_What is needed_:
Reproduce the data from the line that contains "Page size: 1654x1241." through the line that contains "list We are", substituting "enclosing box" for "bounding box" and leaving everything else unchanged.

Image element box records:
• • • •

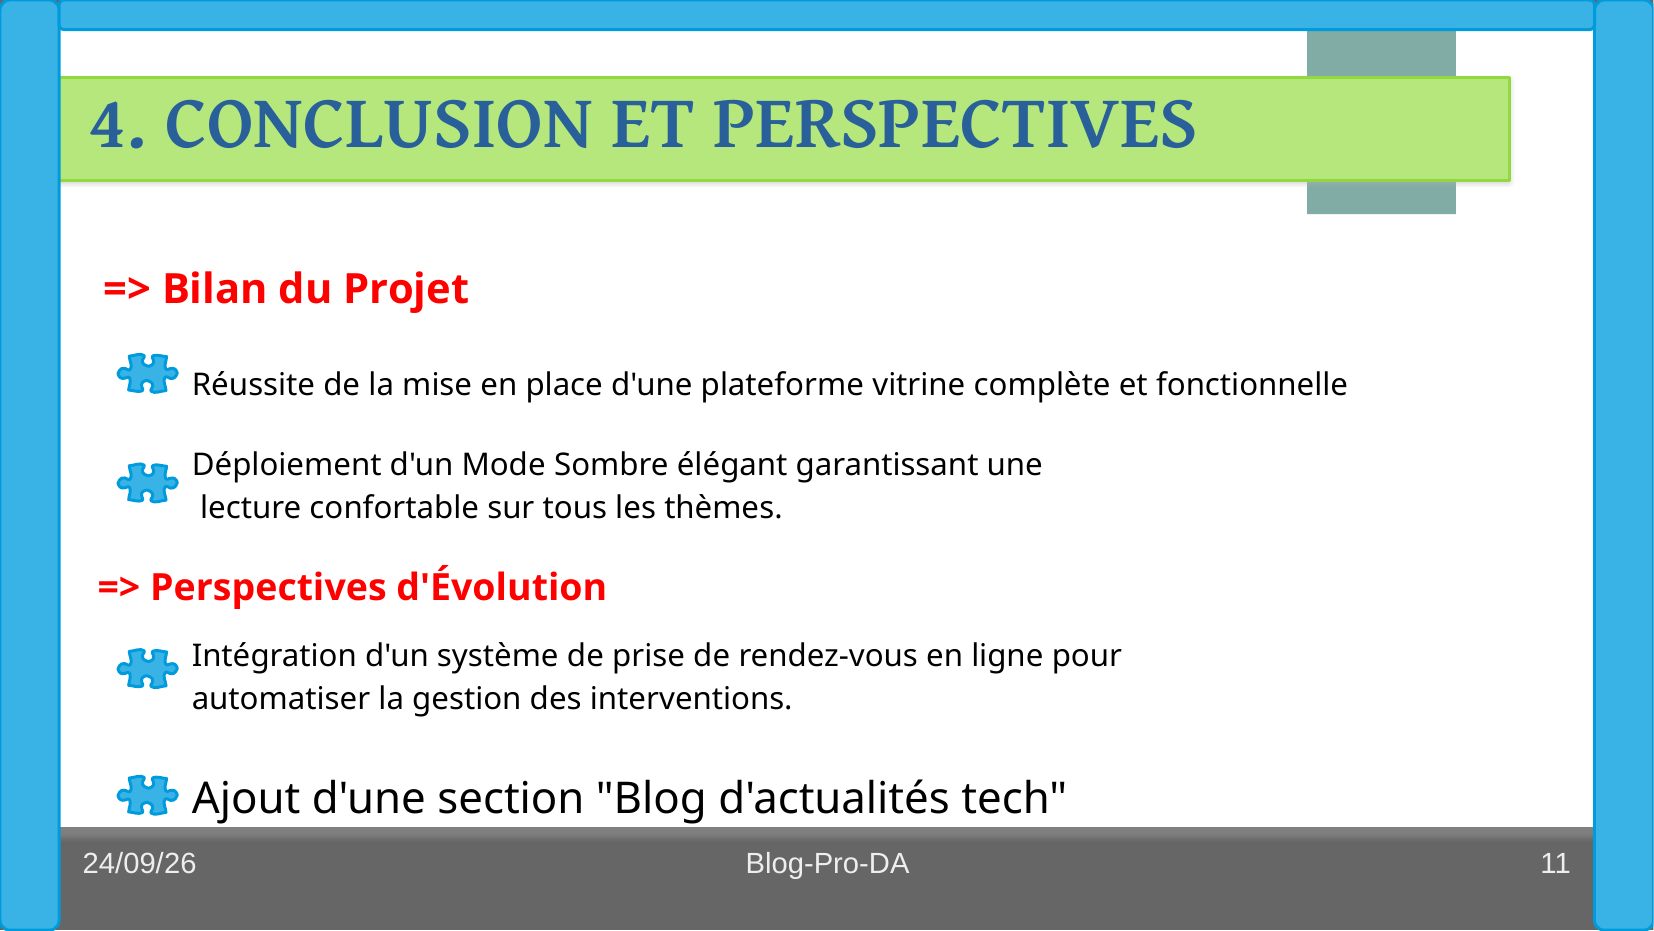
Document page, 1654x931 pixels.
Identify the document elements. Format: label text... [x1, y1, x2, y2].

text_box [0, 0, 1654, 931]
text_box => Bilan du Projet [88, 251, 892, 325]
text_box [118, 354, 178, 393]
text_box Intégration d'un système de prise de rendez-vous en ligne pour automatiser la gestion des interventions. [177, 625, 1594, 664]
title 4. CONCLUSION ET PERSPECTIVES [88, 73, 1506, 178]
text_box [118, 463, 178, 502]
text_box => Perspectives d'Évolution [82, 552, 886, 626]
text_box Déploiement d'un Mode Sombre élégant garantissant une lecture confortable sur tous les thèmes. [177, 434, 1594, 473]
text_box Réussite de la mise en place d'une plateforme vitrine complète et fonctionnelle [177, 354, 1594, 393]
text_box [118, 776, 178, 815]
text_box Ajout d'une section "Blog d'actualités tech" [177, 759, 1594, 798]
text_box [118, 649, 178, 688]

• • • •

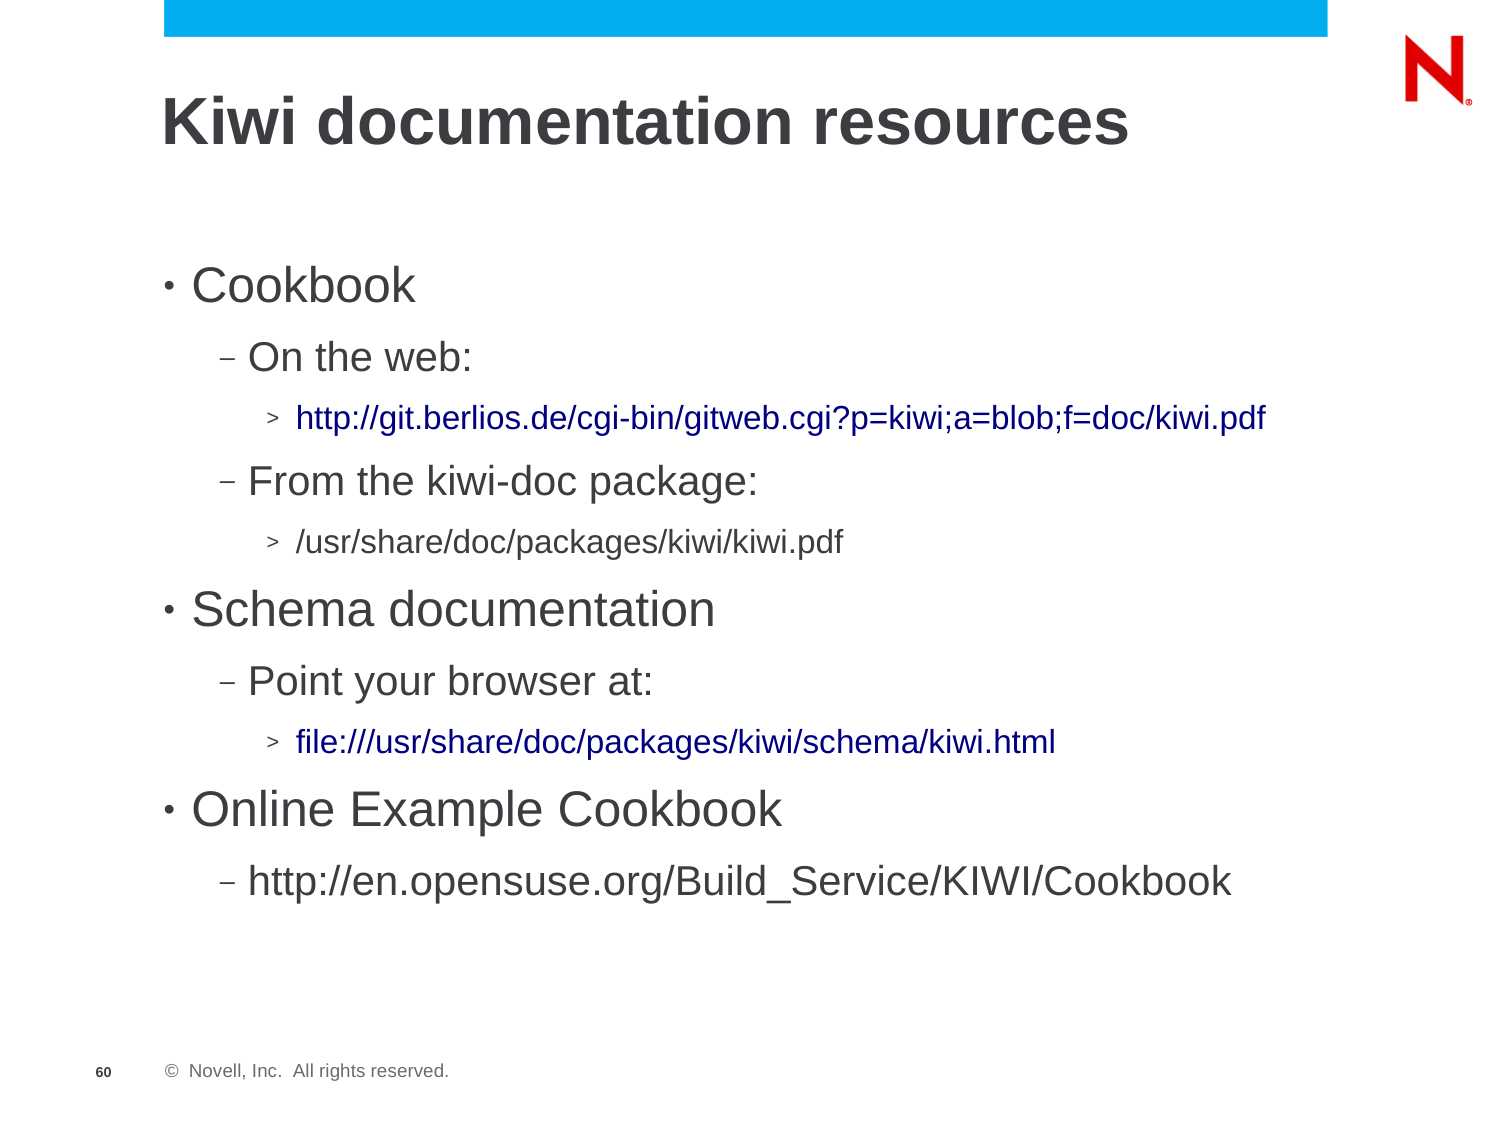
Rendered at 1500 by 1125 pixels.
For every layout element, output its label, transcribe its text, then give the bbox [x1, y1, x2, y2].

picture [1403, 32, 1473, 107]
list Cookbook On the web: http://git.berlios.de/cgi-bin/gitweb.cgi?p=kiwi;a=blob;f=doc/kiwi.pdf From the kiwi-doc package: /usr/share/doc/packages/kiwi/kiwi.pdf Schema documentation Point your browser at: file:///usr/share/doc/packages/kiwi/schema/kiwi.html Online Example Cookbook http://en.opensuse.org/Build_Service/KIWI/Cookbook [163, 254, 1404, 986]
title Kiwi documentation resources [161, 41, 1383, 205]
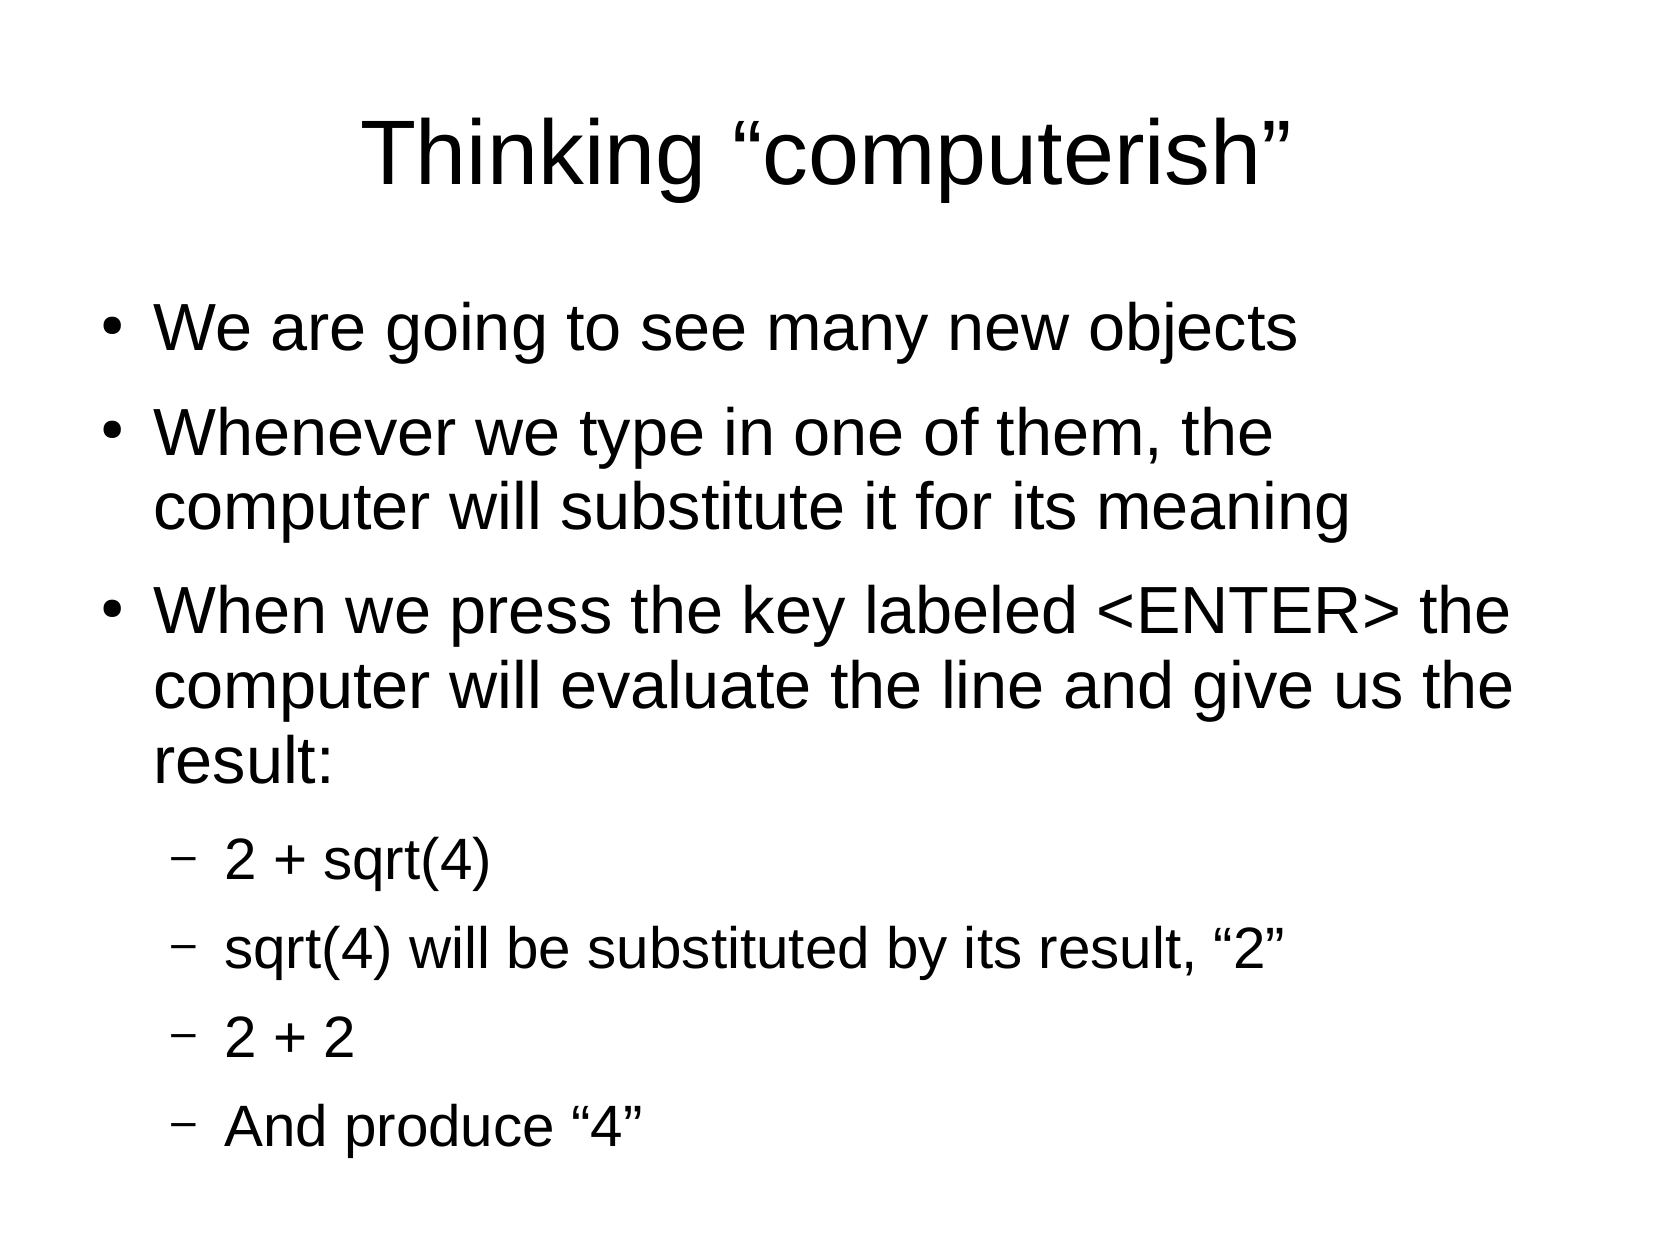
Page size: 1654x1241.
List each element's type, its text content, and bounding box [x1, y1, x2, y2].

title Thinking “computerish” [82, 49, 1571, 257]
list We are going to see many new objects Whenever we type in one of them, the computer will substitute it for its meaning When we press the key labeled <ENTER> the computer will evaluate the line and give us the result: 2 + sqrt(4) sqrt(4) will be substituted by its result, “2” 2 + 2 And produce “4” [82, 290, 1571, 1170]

• • • •

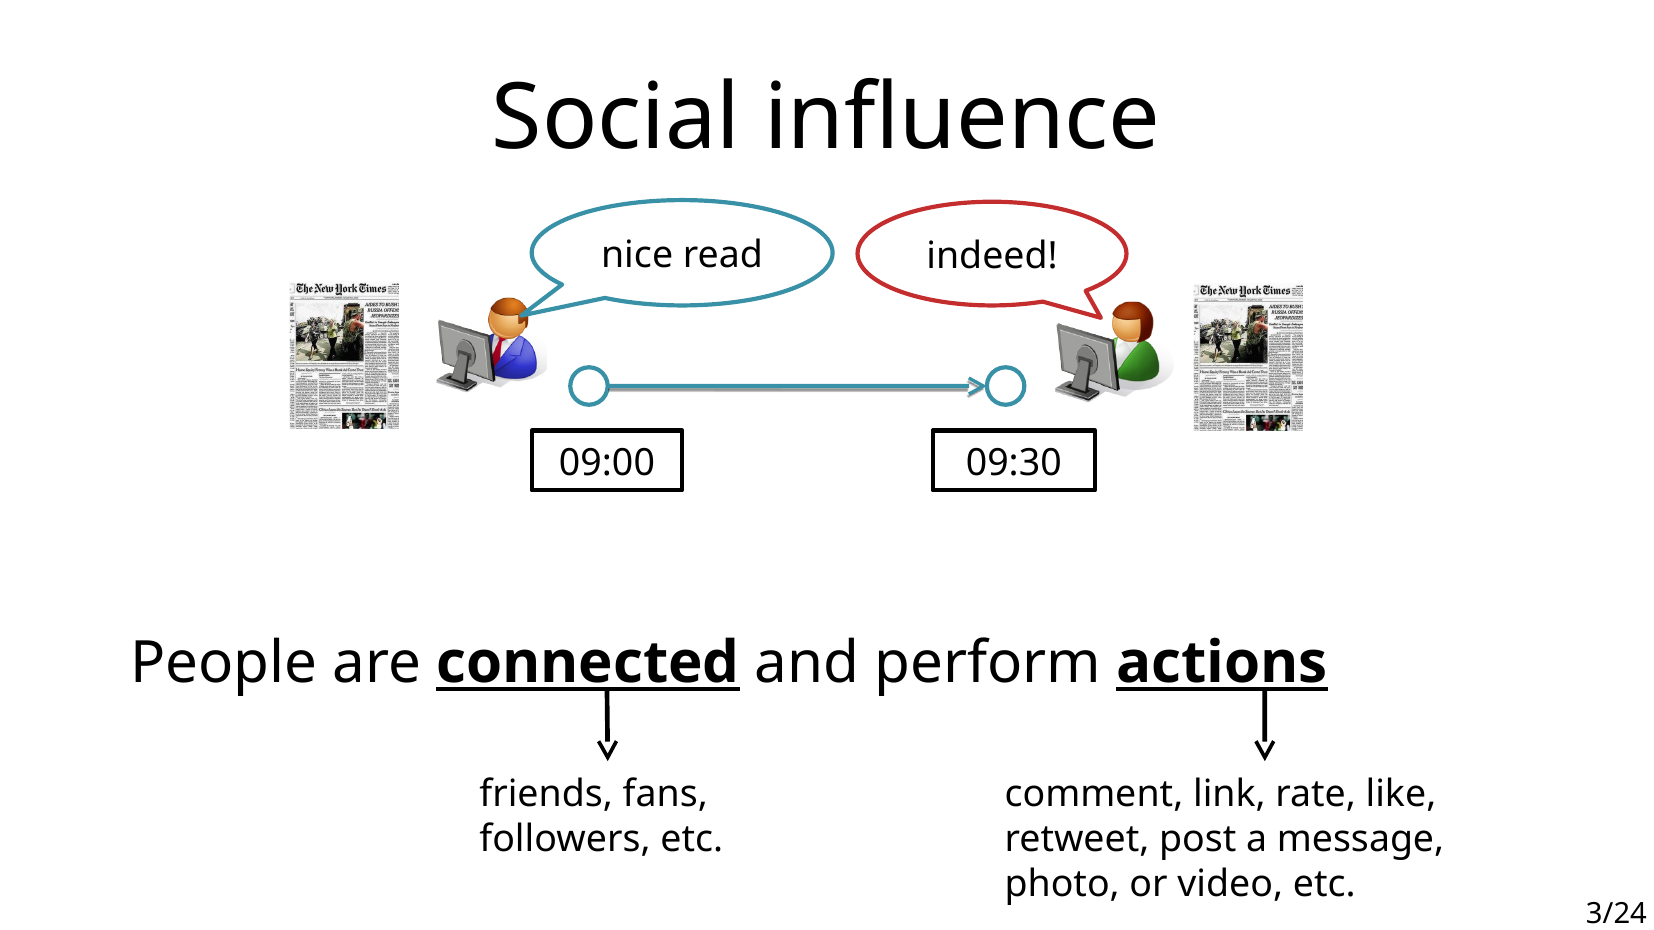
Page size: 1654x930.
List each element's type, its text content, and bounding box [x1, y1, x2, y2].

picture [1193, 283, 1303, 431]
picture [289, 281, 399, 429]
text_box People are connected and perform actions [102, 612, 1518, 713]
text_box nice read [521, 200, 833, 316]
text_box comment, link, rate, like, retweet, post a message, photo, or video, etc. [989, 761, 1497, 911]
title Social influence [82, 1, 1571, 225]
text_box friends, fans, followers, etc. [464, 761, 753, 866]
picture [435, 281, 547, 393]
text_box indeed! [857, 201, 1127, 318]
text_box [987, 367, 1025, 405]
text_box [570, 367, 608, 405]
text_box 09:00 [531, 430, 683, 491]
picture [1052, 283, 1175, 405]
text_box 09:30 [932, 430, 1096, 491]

• • • •

_Written solution_:
Page size: 1654x1241.
List each element's type, its text content, and enclosing box [x1, y1, x2, y2].

title Thinking “computerish” [82, 49, 1571, 257]
list We are going to see many new objects Whenever we type in one of them, the computer will substitute it for its meaning When we press the key labeled <ENTER> the computer will evaluate the line and give us the result: 2 + sqrt(4) sqrt(4) will be substituted by its result, “2” 2 + 2 And produce “4” [82, 290, 1571, 1170]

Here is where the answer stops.